Altogether, the student firefighters raised approximately $1,500 with major assistance from nearby stores to put together the whole fundraiser. Nugget and Safeway offered employees to cook for the morning, using gift cards to purchase necessary supplies.
“The event was definitely a success and we were super grateful and happy with the turnout throughout the day,” said Ari Wargon, a fifth-year mechanical engineering major, via email. “Personally I love this event because I get to see a lot of friends and family and show them where I live and where I work. Being able to donate to the burn institute is something very important to us, too, because burn injuries are so common in the fire service. We understand and sympathize the pain and devastation that comes with burn injuries.

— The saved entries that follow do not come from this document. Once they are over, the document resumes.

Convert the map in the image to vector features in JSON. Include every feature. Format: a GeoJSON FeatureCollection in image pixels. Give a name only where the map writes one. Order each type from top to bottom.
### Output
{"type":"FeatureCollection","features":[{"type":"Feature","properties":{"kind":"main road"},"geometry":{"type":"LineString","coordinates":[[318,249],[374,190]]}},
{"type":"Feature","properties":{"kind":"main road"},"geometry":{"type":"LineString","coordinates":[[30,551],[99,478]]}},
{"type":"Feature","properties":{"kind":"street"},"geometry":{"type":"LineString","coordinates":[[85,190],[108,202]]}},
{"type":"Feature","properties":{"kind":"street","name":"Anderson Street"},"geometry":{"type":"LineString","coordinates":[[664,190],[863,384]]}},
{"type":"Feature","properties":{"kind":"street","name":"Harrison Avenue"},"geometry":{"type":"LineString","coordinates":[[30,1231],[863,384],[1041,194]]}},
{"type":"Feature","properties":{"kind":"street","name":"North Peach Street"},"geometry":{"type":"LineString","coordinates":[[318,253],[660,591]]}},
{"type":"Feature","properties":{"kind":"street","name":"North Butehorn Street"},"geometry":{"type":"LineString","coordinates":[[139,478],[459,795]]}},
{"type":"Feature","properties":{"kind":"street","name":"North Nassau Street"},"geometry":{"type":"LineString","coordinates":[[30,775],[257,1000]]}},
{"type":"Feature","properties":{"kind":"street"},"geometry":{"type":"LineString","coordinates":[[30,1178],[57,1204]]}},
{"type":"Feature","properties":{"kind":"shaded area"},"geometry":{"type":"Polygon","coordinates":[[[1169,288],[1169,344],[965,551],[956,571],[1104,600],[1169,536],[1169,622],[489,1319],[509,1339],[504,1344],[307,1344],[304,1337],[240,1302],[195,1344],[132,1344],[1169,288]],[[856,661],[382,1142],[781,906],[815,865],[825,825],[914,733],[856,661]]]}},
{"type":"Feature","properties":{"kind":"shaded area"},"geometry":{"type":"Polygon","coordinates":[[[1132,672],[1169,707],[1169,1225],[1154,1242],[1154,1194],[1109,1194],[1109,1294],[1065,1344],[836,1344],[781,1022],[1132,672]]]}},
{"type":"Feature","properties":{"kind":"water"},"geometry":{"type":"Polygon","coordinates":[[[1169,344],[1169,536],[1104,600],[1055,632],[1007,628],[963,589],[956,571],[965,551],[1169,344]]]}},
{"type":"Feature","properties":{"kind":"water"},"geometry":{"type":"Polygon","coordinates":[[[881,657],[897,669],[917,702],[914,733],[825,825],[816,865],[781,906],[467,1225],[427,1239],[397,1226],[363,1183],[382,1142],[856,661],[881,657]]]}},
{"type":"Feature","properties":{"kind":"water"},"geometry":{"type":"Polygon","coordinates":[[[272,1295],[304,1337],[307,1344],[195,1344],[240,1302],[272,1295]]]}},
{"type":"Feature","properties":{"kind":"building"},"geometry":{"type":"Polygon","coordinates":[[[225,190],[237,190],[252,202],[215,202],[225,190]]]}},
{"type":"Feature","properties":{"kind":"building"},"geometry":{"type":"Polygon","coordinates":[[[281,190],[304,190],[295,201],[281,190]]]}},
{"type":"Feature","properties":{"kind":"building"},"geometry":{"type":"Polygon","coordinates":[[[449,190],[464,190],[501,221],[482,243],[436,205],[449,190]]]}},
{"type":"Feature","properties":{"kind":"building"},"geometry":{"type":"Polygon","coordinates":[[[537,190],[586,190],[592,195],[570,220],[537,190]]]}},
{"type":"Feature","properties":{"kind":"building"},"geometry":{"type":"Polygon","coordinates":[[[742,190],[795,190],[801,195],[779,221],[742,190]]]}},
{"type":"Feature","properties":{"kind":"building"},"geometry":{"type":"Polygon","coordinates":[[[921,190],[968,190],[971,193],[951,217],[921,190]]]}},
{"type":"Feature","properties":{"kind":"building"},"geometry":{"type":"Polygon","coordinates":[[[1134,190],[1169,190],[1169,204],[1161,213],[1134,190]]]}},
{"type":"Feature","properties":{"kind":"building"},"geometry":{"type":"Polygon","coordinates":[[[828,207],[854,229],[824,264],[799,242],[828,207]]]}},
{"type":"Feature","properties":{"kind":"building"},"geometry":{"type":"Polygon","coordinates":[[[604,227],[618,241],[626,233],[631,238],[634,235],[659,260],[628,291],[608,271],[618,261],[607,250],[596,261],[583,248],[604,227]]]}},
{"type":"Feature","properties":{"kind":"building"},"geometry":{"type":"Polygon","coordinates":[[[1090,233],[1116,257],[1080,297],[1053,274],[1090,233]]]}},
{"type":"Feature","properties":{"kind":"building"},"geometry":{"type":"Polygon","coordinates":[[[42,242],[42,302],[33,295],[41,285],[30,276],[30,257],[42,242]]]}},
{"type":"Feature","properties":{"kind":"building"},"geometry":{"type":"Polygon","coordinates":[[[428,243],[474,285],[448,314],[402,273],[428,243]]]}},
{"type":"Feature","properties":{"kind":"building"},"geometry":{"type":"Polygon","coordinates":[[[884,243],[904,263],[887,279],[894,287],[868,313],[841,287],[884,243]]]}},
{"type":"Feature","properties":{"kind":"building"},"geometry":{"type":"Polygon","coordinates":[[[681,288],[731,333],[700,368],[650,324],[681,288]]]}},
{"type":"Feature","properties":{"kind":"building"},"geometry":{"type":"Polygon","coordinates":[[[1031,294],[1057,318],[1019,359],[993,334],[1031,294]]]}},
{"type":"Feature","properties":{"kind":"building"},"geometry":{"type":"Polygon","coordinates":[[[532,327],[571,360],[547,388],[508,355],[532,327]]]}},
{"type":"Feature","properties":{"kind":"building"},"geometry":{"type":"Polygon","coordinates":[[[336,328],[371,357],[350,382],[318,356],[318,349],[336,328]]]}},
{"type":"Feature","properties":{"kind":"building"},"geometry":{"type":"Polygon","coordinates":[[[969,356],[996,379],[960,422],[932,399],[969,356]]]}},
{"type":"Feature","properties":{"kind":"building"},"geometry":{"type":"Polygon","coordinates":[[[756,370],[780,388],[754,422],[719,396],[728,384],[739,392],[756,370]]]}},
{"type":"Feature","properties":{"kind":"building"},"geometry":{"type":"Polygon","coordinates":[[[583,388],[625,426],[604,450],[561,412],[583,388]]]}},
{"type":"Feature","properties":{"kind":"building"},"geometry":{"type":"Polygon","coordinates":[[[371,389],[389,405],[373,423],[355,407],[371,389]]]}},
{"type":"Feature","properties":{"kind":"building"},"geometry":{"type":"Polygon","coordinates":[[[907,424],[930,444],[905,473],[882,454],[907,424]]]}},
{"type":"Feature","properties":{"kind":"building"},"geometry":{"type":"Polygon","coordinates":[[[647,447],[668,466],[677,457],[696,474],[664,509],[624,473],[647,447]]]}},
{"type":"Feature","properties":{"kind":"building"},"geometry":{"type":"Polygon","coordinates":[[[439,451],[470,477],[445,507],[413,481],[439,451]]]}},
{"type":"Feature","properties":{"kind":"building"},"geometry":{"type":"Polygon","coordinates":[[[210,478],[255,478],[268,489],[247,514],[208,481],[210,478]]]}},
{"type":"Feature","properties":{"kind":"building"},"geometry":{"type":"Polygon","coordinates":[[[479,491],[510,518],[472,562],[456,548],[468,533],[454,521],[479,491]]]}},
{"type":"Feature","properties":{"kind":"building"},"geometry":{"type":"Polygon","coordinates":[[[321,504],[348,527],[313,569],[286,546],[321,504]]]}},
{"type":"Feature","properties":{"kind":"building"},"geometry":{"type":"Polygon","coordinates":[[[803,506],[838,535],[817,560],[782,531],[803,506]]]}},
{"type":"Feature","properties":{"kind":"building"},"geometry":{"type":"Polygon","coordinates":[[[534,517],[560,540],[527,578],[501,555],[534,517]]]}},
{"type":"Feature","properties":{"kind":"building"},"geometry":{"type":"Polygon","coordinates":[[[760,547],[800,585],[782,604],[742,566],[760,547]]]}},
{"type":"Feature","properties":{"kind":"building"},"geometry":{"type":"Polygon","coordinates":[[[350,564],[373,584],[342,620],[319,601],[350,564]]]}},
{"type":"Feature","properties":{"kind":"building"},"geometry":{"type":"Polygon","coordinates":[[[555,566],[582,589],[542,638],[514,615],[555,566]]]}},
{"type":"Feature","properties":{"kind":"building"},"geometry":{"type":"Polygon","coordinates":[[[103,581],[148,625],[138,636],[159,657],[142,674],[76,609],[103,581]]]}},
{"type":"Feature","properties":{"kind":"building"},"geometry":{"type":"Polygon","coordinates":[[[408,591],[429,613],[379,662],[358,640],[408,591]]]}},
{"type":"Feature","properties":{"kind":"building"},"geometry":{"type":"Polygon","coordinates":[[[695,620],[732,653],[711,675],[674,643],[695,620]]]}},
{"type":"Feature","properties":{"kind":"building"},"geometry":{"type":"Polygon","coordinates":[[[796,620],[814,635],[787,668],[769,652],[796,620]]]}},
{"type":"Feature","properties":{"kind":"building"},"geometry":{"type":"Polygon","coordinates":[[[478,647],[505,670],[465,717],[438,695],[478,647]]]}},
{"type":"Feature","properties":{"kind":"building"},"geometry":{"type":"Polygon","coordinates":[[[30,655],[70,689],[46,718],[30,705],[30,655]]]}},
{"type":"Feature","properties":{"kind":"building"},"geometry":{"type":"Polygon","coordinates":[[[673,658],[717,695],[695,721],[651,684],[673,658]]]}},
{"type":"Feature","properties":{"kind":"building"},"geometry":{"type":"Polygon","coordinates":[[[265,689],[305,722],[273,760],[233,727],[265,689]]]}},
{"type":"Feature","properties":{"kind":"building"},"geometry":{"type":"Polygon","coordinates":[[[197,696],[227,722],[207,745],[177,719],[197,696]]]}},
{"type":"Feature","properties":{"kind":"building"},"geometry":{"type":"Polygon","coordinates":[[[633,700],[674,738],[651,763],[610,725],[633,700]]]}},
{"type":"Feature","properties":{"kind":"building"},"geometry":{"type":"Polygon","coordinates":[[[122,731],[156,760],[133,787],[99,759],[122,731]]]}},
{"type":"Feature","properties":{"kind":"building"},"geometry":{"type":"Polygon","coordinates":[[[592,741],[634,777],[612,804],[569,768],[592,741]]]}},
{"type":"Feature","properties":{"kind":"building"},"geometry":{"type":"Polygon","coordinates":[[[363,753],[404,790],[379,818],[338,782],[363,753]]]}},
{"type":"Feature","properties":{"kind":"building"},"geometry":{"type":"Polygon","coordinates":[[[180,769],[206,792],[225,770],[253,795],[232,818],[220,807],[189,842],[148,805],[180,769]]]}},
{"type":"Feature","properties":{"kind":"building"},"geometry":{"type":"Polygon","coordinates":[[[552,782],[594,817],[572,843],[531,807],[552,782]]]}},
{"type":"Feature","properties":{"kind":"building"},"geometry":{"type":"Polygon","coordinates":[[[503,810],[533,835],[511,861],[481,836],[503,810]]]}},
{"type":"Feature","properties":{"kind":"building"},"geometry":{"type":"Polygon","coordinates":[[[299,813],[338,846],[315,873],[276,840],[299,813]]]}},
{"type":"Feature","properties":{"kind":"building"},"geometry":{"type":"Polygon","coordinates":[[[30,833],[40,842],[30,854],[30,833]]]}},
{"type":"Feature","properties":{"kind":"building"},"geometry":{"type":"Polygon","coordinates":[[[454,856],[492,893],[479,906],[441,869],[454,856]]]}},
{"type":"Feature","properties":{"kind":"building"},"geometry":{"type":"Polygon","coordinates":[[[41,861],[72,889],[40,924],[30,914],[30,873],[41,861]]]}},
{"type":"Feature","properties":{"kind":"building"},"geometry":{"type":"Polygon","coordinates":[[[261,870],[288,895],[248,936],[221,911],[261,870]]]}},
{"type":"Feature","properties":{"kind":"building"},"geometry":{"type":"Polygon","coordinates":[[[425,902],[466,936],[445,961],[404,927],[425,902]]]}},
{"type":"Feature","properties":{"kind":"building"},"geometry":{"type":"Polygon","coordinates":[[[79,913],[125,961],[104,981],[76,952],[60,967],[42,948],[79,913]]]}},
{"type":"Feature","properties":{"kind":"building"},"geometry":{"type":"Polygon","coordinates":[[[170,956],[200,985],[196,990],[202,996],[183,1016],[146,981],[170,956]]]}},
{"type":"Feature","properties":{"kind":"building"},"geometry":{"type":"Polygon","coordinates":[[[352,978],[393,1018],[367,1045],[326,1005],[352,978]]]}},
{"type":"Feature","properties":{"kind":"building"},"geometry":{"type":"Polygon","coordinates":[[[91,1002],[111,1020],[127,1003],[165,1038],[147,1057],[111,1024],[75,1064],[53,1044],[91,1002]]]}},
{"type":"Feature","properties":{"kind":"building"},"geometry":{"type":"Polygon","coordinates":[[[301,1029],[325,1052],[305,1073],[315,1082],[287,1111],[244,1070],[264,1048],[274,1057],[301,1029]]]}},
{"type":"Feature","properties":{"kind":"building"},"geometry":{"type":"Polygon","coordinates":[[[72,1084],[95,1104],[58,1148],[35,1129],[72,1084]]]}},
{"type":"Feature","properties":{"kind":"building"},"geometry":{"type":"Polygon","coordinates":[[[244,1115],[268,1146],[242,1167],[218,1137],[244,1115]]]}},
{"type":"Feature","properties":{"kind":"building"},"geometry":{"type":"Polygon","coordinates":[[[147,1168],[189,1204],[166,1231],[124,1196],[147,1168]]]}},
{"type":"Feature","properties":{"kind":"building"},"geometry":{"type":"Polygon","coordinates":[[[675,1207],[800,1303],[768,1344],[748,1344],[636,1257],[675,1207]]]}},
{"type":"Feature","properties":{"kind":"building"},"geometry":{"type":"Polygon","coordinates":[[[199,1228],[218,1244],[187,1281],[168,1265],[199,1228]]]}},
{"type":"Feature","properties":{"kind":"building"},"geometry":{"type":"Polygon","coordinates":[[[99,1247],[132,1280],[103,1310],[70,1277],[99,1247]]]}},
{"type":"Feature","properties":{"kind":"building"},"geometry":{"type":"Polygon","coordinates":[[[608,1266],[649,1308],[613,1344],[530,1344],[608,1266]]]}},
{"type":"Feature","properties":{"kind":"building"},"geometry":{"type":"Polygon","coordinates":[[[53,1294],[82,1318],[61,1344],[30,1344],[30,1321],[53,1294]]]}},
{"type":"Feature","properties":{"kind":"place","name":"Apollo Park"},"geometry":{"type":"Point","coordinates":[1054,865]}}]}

We are extremely appreciative there are people out there to aid victims in their journey.”
This on-campus program invites everyone to look into the opportunity of becoming a firefighter and to make a major difference in the Davis community. The station covers campus territory and major freeways in the area to assist in much more than just structural fire incidents. The program itself is much more than just something one could sign up for — it involves a written test, physical test, interviews and a six-week academy course for training. Student firefighters must complete four 14-hour shifts and one 24-hour shift per month alongside classes.
“The experience I have gained from this program has really made me grow up,” said Brock Gordon, a fourth-year managerial economics major. “You have to sacrifice a lot of things college students wouldn’t be willing to sacrifice, from missing holidays with family to not being able to go out or participate in many common college-related things. I’m not complaining at all, but it is a sacrifice that I wouldn’t change for anything. The program has given back to me in more ways than I could even state — I mean, it helped me realize what I wanted to do with my life.”
After receiving their degree at UC Davis, these graduating student firefighters will come out with their EMT, their Firefighter 1 and skills that will last them a lifetime when it comes to saving lives.
“Something many people also do not know is that 70 percent of the job is actually medical,” Gordon stated.
From the Thomas fire to daily calls to events like the pancake breakfast to raise money to better assist organizations around them, firefighters are providing necessary services around Davis.
“As student firefighters, we go through hours and hours of training on fire suppression, vehicle extrication and medical aid,” said Benjamin Fenison, a fourth-year managerial economics major. “All the time we put in goes directly to help our fellow students, peers and community. Being able to impact the Davis community as a student is very rewarding. Although most students in the program are pursuing full-time careers as firefighters, this program is meant for all different backgrounds, majors and career paths. Personally, I am not pursuing the fire service, but this program has impacted me and taught me skills that will help me in my career path and the rest of my life.”